First vets to graduate from JCU

North Queensland’s depleted veterinary profession is about to receive an injection of new blood, when the first cohort of Veterinary Science students graduate from James Cook University.
Five years’ hard work from both staff and students will pay off this month when the first batch of JCU animal doctors enter the veterinary industry.
And the word from the profession indicates that practitioners are poised and ready to snap up this next generation of vets, with many students already securing jobs in country practices in Queensland and elsewhere.

“Before taking on the massive responsibility of training the region’s future vets, we made sure we asked people on the front line what they wanted from our graduates,” Veterinary Science Dean Lee Fitzpatrick said.

“Their responses formed the basis of our integrated curriculum, which has grown to become quite the innovation.

“We have received favourable feedback from vets across the profession and that’s reflected by the jobs being offered to our graduates.

“The end product will speak for itself. It will be an honour to call them colleagues.”

Joshua Berryman is one of more than 40 students anticipating the day he can finally call himself a vet.

“It’s been a long time coming, and a hard slog, but it’s coming to crunch time and it’s so close now I can hardly sit still,” he said.

“I can’t wait to get out there and start practising.”

Berryman was a 17-year-old Ignatius Park College pupil when he lobbied former Prime Minister John Howard a for a vet school at JCU when he visited Townsville in 2004.
* * * * *
[Your objective]:
Carry on the news article about James Cook University's first veterinary graduates, picking up after its final sentence.

[Available data]:
* * * * *
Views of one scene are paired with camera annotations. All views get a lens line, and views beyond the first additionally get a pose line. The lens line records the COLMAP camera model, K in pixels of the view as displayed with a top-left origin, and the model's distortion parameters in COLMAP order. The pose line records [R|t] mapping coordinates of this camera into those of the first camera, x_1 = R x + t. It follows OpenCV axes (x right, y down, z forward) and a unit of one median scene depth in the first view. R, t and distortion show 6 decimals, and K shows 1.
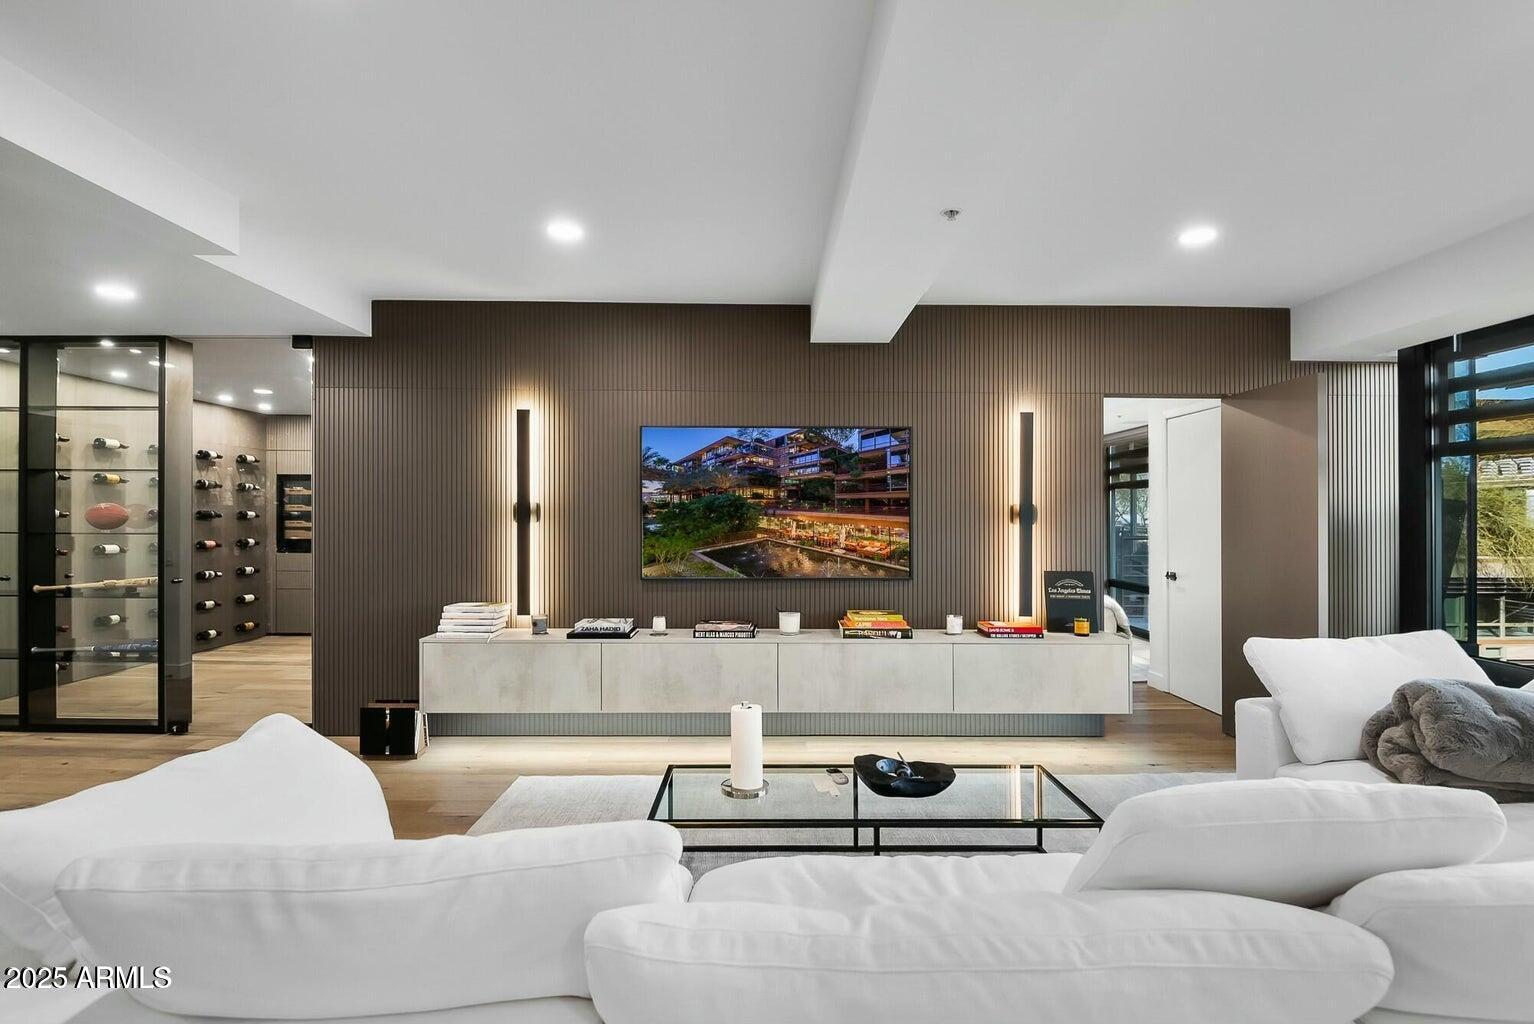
lens RADIAL K [[734.0, 0, 767.0], [0, 734.0, 512.0], [0, 0, 1]] dist [-0.000362, -0.000074]
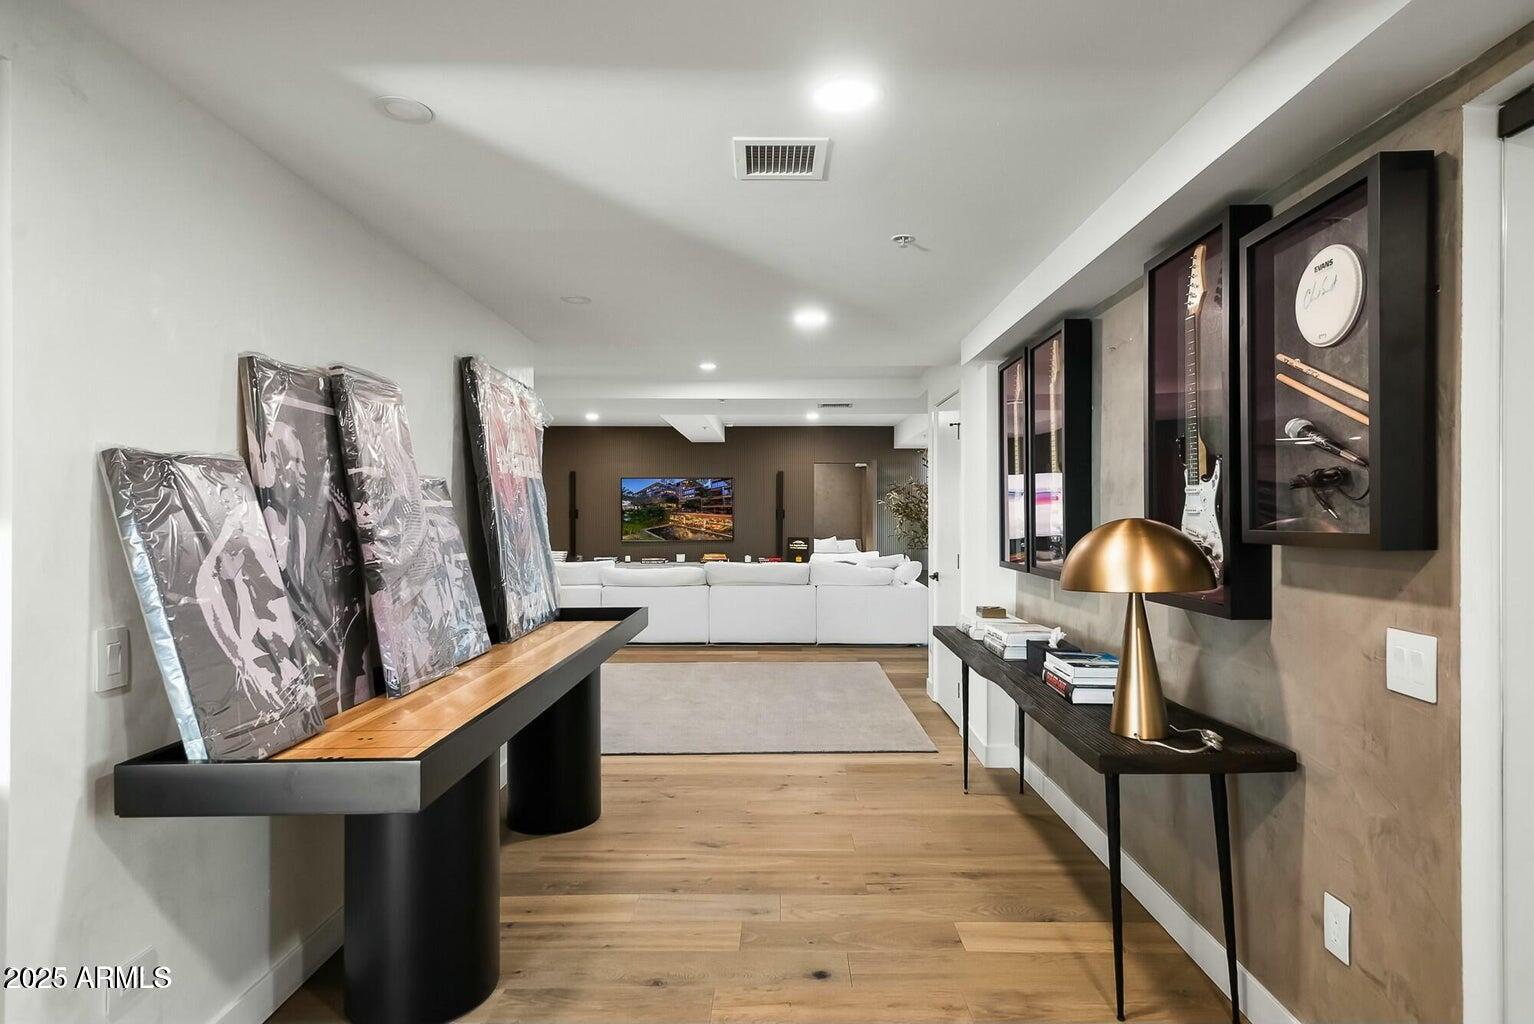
* * * * *
[Task answer]:
The Wulguru student presented a petition signed by 5000 people to the PM in a bid to secure funding for a veterinary science program at the university.

“All I knew was that there was a shortage of rural vets in North Queensland,” Berryman said. “I wanted to be a vet so badly and I just couldn’t see why I shouldn’t be able to complete my studies here in Townsville.”

His tenacity worked. Two years later the Government injected $26 million into the university to establish an undergraduate veterinary program to serve North Queensland. Berryman was one of the first students accepted into the course when it launched in 2006.

During the first four years of the program, the pioneering students, who hail from all states and territories of Australia, acquired the knowledge and skills to diagnose, treat and prevent disease in a wide range of animals, including companion animals, farm animals, aquatic species and native fauna.